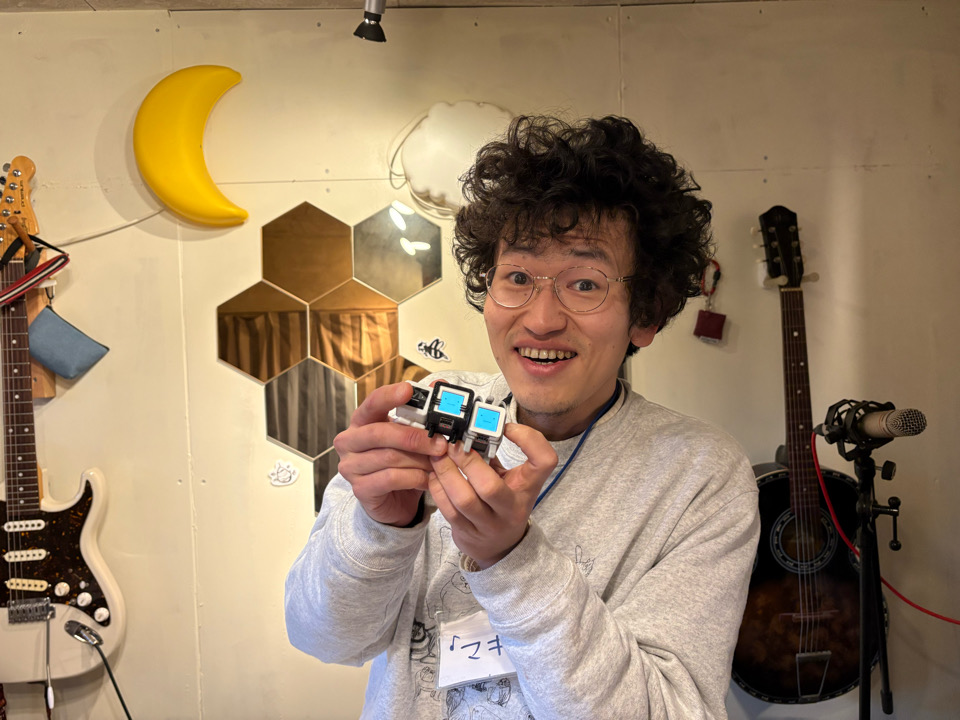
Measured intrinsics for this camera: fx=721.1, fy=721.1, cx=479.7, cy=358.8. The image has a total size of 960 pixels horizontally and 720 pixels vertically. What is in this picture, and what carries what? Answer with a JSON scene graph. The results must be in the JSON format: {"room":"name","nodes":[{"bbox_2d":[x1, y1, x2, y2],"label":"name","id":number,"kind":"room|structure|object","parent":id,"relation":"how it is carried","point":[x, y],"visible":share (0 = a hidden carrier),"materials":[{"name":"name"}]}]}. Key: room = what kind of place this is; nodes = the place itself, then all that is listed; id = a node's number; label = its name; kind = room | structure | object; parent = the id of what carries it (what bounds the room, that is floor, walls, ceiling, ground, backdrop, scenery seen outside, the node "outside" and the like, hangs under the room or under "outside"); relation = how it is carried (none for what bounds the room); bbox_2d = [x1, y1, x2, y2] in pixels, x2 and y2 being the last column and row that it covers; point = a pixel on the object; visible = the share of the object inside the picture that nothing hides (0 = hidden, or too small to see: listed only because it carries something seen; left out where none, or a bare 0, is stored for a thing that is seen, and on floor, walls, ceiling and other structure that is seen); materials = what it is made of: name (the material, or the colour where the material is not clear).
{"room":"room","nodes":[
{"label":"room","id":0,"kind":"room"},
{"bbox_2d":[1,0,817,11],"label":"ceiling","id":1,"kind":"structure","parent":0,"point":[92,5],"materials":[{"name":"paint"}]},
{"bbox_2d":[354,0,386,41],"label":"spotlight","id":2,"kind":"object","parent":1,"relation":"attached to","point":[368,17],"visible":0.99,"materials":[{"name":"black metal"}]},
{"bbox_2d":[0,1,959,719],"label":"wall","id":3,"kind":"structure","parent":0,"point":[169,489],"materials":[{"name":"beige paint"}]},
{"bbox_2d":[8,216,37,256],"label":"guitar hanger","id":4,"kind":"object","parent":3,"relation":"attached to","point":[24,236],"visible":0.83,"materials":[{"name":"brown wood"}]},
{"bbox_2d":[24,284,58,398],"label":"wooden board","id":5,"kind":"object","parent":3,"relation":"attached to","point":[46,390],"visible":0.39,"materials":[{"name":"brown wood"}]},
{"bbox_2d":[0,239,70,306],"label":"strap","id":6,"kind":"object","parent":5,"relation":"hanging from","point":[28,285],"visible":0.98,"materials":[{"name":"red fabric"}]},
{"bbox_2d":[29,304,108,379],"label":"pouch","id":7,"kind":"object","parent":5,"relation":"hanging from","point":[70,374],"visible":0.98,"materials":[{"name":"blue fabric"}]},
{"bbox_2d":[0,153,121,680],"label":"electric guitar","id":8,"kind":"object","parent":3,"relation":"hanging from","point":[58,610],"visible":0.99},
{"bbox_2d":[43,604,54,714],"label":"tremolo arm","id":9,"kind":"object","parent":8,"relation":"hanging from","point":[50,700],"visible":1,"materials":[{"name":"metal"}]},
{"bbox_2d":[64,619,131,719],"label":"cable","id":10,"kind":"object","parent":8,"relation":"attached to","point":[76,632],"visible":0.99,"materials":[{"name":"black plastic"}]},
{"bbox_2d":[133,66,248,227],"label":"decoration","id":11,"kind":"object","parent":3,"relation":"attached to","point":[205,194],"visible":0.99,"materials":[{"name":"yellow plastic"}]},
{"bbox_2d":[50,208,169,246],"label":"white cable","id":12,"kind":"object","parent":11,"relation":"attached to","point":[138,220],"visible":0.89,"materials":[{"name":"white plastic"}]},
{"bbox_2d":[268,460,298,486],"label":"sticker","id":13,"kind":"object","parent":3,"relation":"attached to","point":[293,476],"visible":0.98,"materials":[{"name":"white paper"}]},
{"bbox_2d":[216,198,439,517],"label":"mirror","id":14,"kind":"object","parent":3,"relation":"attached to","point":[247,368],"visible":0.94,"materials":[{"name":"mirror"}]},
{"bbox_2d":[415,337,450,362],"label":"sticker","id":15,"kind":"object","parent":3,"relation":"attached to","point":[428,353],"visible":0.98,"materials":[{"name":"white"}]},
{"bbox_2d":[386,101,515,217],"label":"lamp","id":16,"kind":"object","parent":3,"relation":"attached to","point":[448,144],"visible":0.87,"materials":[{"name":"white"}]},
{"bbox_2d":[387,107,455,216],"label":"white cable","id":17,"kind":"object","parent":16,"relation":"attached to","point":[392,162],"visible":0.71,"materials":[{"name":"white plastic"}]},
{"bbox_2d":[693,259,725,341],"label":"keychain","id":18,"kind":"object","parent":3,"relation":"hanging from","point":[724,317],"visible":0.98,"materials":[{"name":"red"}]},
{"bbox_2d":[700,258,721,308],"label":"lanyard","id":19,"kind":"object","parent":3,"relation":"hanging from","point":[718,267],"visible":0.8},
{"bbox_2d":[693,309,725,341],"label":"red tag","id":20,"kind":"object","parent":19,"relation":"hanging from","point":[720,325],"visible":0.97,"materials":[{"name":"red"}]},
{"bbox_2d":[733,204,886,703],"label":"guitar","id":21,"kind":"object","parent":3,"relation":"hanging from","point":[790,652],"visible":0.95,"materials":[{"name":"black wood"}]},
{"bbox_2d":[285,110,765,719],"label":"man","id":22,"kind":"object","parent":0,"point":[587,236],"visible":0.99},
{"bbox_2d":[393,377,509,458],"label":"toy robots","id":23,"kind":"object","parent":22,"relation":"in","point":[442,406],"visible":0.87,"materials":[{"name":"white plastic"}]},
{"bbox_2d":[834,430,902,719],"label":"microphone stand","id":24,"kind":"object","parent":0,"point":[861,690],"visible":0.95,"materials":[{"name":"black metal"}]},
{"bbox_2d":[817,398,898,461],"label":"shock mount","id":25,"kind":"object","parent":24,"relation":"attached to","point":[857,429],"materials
----
> **What needs to be done**: None of the pictures should appear; copy the rest of the material above exactly.

> **Expected output**:
Measured intrinsics for this camera: fx=721.1, fy=721.1, cx=479.7, cy=358.8. The image has a total size of 960 pixels horizontally and 720 pixels vertically. What is in this picture, and what carries what? Answer with a JSON scene graph. The results must be in the JSON format: {"room":"name","nodes":[{"bbox_2d":[x1, y1, x2, y2],"label":"name","id":number,"kind":"room|structure|object","parent":id,"relation":"how it is carried","point":[x, y],"visible":share (0 = a hidden carrier),"materials":[{"name":"name"}]}]}. Key: room = what kind of place this is; nodes = the place itself, then all that is listed; id = a node's number; label = its name; kind = room | structure | object; parent = the id of what carries it (what bounds the room, that is floor, walls, ceiling, ground, backdrop, scenery seen outside, the node "outside" and the like, hangs under the room or under "outside"); relation = how it is carried (none for what bounds the room); bbox_2d = [x1, y1, x2, y2] in pixels, x2 and y2 being the last column and row that it covers; point = a pixel on the object; visible = the share of the object inside the picture that nothing hides (0 = hidden, or too small to see: listed only because it carries something seen; left out where none, or a bare 0, is stored for a thing that is seen, and on floor, walls, ceiling and other structure that is seen); materials = what it is made of: name (the material, or the colour where the material is not clear).
{"room":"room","nodes":[
{"label":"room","id":0,"kind":"room"},
{"bbox_2d":[1,0,817,11],"label":"ceiling","id":1,"kind":"structure","parent":0,"point":[92,5],"materials":[{"name":"paint"}]},
{"bbox_2d":[354,0,386,41],"label":"spotlight","id":2,"kind":"object","parent":1,"relation":"attached to","point":[368,17],"visible":0.99,"materials":[{"name":"black metal"}]},
{"bbox_2d":[0,1,959,719],"label":"wall","id":3,"kind":"structure","parent":0,"point":[169,489],"materials":[{"name":"beige paint"}]},
{"bbox_2d":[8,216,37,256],"label":"guitar hanger","id":4,"kind":"object","parent":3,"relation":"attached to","point":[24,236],"visible":0.83,"materials":[{"name":"brown wood"}]},
{"bbox_2d":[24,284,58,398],"label":"wooden board","id":5,"kind":"object","parent":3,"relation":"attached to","point":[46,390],"visible":0.39,"materials":[{"name":"brown wood"}]},
{"bbox_2d":[0,239,70,306],"label":"strap","id":6,"kind":"object","parent":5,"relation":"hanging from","point":[28,285],"visible":0.98,"materials":[{"name":"red fabric"}]},
{"bbox_2d":[29,304,108,379],"label":"pouch","id":7,"kind":"object","parent":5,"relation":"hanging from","point":[70,374],"visible":0.98,"materials":[{"name":"blue fabric"}]},
{"bbox_2d":[0,153,121,680],"label":"electric guitar","id":8,"kind":"object","parent":3,"relation":"hanging from","point":[58,610],"visible":0.99},
{"bbox_2d":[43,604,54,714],"label":"tremolo arm","id":9,"kind":"object","parent":8,"relation":"hanging from","point":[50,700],"visible":1,"materials":[{"name":"metal"}]},
{"bbox_2d":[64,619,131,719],"label":"cable","id":10,"kind":"object","parent":8,"relation":"attached to","point":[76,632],"visible":0.99,"materials":[{"name":"black plastic"}]},
{"bbox_2d":[133,66,248,227],"label":"decoration","id":11,"kind":"object","parent":3,"relation":"attached to","point":[205,194],"visible":0.99,"materials":[{"name":"yellow plastic"}]},
{"bbox_2d":[50,208,169,246],"label":"white cable","id":12,"kind":"object","parent":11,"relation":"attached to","point":[138,220],"visible":0.89,"materials":[{"name":"white plastic"}]},
{"bbox_2d":[268,460,298,486],"label":"sticker","id":13,"kind":"object","parent":3,"relation":"attached to","point":[293,476],"visible":0.98,"materials":[{"name":"white paper"}]},
{"bbox_2d":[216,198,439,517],"label":"mirror","id":14,"kind":"object","parent":3,"relation":"attached to","point":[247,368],"visible":0.94,"materials":[{"name":"mirror"}]},
{"bbox_2d":[415,337,450,362],"label":"sticker","id":15,"kind":"object","parent":3,"relation":"attached to","point":[428,353],"visible":0.98,"materials":[{"name":"white"}]},
{"bbox_2d":[386,101,515,217],"label":"lamp","id":16,"kind":"object","parent":3,"relation":"attached to","point":[448,144],"visible":0.87,"materials":[{"name":"white"}]},
{"bbox_2d":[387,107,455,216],"label":"white cable","id":17,"kind":"object","parent":16,"relation":"attached to","point":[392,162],"visible":0.71,"materials":[{"name":"white plastic"}]},
{"bbox_2d":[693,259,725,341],"label":"keychain","id":18,"kind":"object","parent":3,"relation":"hanging from","point":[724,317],"visible":0.98,"materials":[{"name":"red"}]},
{"bbox_2d":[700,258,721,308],"label":"lanyard","id":19,"kind":"object","parent":3,"relation":"hanging from","point":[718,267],"visible":0.8},
{"bbox_2d":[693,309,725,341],"label":"red tag","id":20,"kind":"object","parent":19,"relation":"hanging from","point":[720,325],"visible":0.97,"materials":[{"name":"red"}]},
{"bbox_2d":[733,204,886,703],"label":"guitar","id":21,"kind":"object","parent":3,"relation":"hanging from","point":[790,652],"visible":0.95,"materials":[{"name":"black wood"}]},
{"bbox_2d":[285,110,765,719],"label":"man","id":22,"kind":"object","parent":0,"point":[587,236],"visible":0.99},
{"bbox_2d":[393,377,509,458],"label":"toy robots","id":23,"kind":"object","parent":22,"relation":"in","point":[442,406],"visible":0.87,"materials":[{"name":"white plastic"}]},
{"bbox_2d":[834,430,902,719],"label":"microphone stand","id":24,"kind":"object","parent":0,"point":[861,690],"visible":0.95,"materials":[{"name":"black metal"}]},
{"bbox_2d":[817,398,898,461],"label":"shock mount","id":25,"kind":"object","parent":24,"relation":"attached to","point":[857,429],"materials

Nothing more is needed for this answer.